La riconversione-conversione ecologica dovrà essere un fattore di condivisione di orientamenti, di collegamento operativo e di coinvolgimento diretto per gli attori dei prossimi conflitti sociali, per i promotori di buone pratiche, per i soggetti delle mille forme di resistenza molecolare alle forme in cui si esercita il dominio attuale del capitale, a partire dalla finanza.
Il fulcro della riconversione possibile è costituito dal passaggio da un modello di consumo fondato su un accesso individuale ai beni e ai servizi a forme sempre più spinte di consumo condiviso.
In questa prospettiva il fattore determinante che si evidenzia è la territorializzazione dei processi, il collegamento più diretto possibile tra produzione e consumo, al fine di ricostituire legami sociali che non siano fondati esclusivamente sul mercato, bensì “governati” attraverso il conflitto e la ricostituzione di un controllo condiviso (una forma di autogoverno) sui processi economici e sociali. Non tutto ovviamente può o deve essere “riterritorializzato” e gli stessi poteri da contrastare hanno sovente dimensione extraterritoriale. Ma è molto importante cominciare con l’avvicinare quanto più possibile  la produzione di beni fisici ai luoghi del loro uso o del loro consumo.
Mi è chiaro che per le  produzioni industriali, i cicli richiedono spesso economie di scala che le collocano necessariamente al centro di “reti lunghe” di fornitura e di smercio che non possono essere ridimensionate oltre certi limiti. “Ciò non toglie che – come afferma Guido Viale – la conquista di nuove forme di controllo da parte delle comunità nel cui territorio questi impianti sono insediati (e che ne ricavano reddito e ne subiscono gli impatti sociali e ambientali) rientri a pieno titolo tra le finalità della conversione ecologica”.

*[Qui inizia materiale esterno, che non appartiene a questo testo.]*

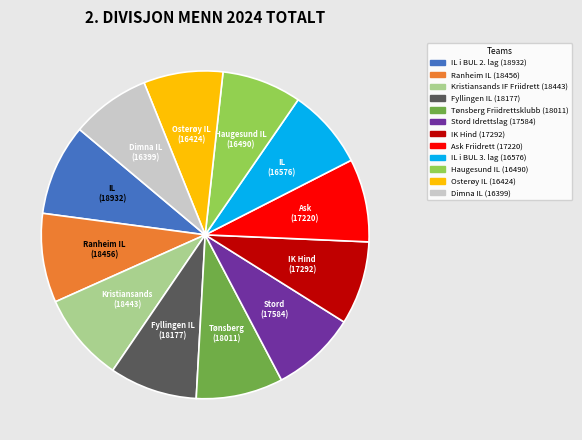

Is there a majority slice in this chart?

No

Sono quattro le principali aree da porre sotto attenzione: le  reti energetiche decentrate e il passaggio alle fonti rinnovabili; la lotta al cambiamento climatico e l’accesso alla mobilità; la tutela e la manutenzione dei beni comuni (acqua, suolo, alimentazione, salubrità dell’aria);  la riqualificazione dell’assetto urbano e il non consumo di suolo. Gran parte di questi temi è già stata sviluppata in varie sedi. Si tratta di realizzarne una sintesi con una dimensione operativa, esplicitando le diversità di orientamenti e di valutazioni riscontrate, per renderla disponibile a una platea di “utenti” non specialistici e più ampia possibile.